[GIVEN INFORMATION — start]
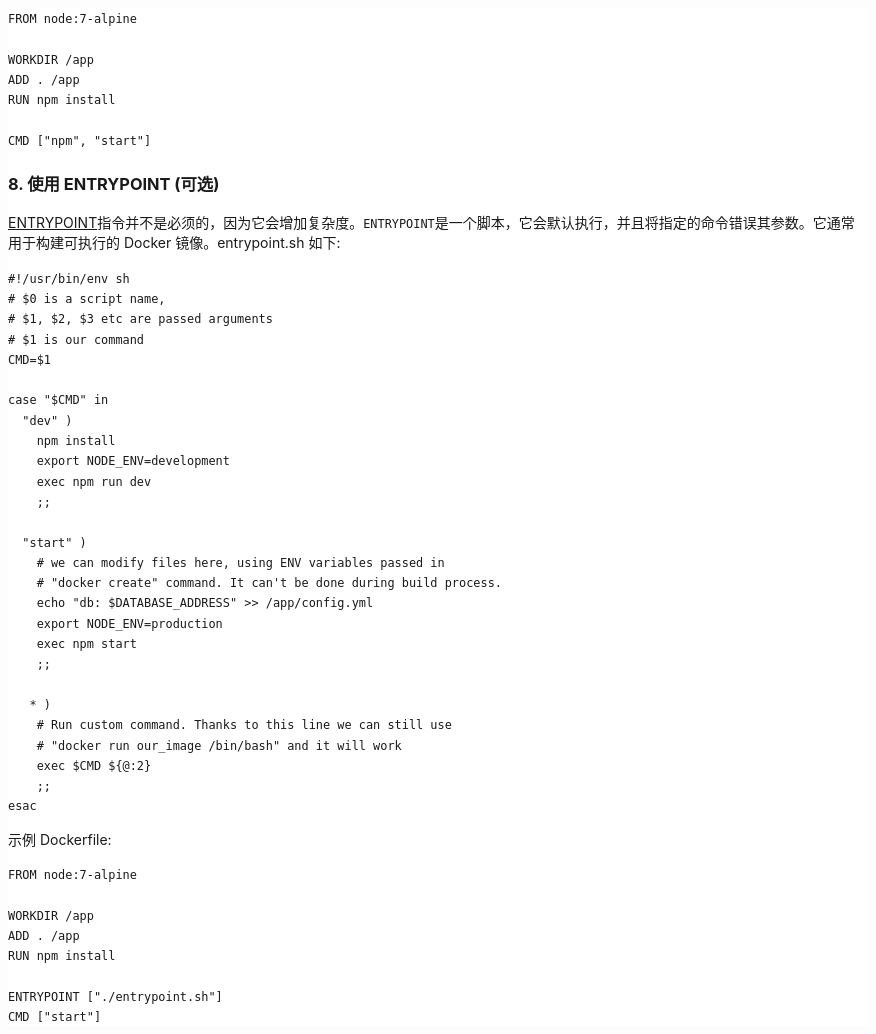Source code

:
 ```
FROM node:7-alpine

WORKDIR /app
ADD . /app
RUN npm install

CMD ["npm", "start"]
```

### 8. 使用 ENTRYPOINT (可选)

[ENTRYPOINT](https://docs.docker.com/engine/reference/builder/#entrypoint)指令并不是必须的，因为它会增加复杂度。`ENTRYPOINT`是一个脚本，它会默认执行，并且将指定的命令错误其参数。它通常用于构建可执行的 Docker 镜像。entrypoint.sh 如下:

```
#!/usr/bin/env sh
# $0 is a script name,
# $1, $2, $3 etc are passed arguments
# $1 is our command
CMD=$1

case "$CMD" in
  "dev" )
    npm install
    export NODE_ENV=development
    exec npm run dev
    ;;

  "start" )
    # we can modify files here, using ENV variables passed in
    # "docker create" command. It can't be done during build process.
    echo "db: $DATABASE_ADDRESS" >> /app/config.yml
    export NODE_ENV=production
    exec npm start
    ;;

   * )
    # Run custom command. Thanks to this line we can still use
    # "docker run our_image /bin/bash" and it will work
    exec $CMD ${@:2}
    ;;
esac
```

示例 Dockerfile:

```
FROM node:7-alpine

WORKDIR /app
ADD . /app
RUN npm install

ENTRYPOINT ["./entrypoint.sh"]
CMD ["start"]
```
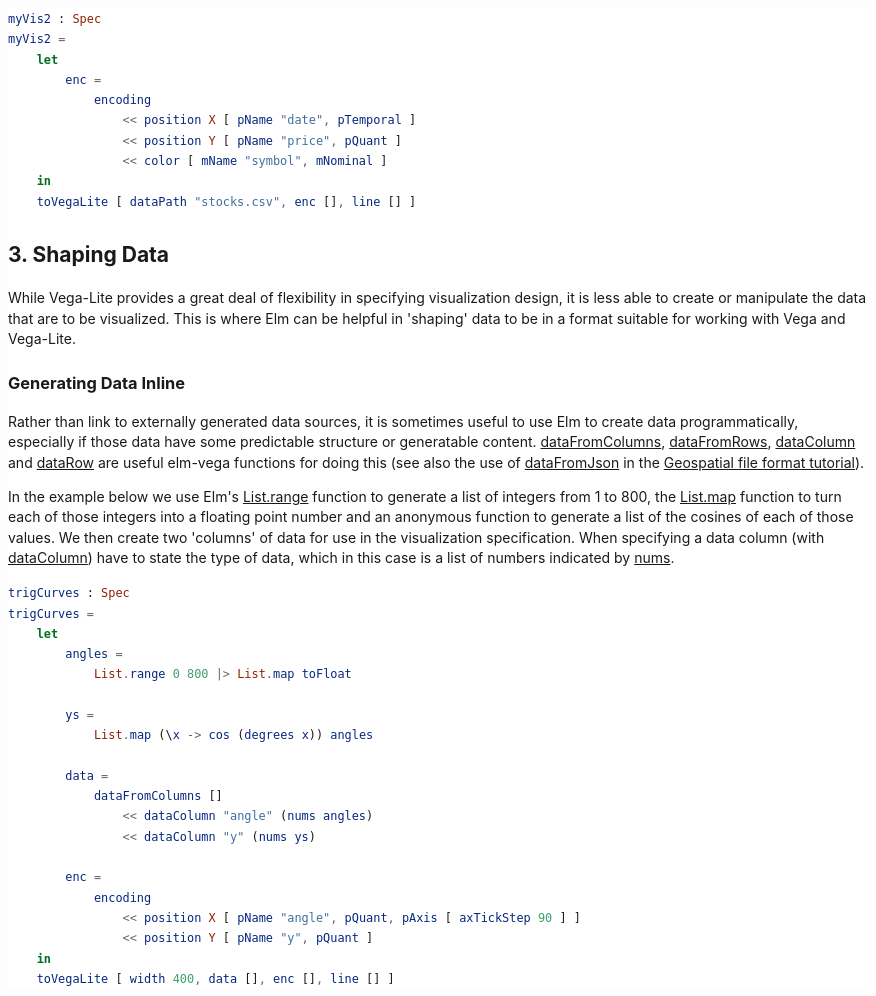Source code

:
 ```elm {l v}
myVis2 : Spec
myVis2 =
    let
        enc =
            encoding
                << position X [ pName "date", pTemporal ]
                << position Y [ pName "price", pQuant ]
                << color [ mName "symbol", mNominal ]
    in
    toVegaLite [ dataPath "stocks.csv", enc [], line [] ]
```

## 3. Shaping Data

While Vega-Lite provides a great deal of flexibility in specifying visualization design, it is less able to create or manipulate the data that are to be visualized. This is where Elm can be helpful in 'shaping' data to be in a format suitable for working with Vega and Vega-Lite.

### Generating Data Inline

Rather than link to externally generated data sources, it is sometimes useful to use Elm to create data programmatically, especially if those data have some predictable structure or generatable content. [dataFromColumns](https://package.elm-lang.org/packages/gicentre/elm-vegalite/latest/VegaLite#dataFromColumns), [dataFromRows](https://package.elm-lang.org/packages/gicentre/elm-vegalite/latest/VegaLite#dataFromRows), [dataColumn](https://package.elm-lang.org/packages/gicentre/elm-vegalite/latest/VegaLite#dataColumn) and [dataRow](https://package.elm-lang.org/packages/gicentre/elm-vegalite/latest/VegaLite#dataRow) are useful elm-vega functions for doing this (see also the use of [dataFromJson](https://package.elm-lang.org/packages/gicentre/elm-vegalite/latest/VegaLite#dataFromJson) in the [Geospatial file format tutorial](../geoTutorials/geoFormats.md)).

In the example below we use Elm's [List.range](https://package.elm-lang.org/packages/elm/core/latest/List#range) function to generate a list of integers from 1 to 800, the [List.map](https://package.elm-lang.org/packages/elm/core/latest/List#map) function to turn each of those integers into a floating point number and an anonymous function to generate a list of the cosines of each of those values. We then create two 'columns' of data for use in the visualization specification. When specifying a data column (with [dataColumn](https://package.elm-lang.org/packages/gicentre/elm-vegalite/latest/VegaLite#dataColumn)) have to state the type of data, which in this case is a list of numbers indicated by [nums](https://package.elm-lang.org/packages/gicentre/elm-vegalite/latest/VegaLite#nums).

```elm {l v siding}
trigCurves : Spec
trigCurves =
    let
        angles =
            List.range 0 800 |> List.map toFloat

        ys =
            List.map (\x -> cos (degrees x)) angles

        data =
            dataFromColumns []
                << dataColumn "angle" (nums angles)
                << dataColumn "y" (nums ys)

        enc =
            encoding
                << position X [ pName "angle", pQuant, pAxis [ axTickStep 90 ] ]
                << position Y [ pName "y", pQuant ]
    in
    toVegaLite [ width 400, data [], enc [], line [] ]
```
[GIVEN INFORMATION — finish]
[GIVEN INFORMATION — start]
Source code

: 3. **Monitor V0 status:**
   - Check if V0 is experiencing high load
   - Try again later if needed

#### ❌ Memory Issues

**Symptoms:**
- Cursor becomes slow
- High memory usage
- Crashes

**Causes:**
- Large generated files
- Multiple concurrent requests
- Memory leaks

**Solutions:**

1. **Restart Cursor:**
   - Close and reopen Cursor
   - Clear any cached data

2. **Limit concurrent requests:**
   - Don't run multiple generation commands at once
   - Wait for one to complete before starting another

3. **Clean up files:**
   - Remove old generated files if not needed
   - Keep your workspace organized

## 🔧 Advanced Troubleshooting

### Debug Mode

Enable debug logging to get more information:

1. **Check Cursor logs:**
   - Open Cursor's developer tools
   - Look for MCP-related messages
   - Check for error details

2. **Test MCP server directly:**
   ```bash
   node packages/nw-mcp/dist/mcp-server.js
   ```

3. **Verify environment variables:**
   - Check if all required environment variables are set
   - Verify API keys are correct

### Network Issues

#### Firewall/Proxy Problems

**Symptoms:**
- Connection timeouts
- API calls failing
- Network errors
[GIVEN INFORMATION — finish]
(EXERCISE): What lines hold the string "position"? Pick them out of the data.

(EXPECTED ANSWER):
                << position X [ pName "date", pTemporal ]
                << position Y [ pName "price", pQuant ]
                << position X [ pName "angle", pQuant, pAxis [ axTickStep 90 ] ]
                << position Y [ pName "y", pQuant ]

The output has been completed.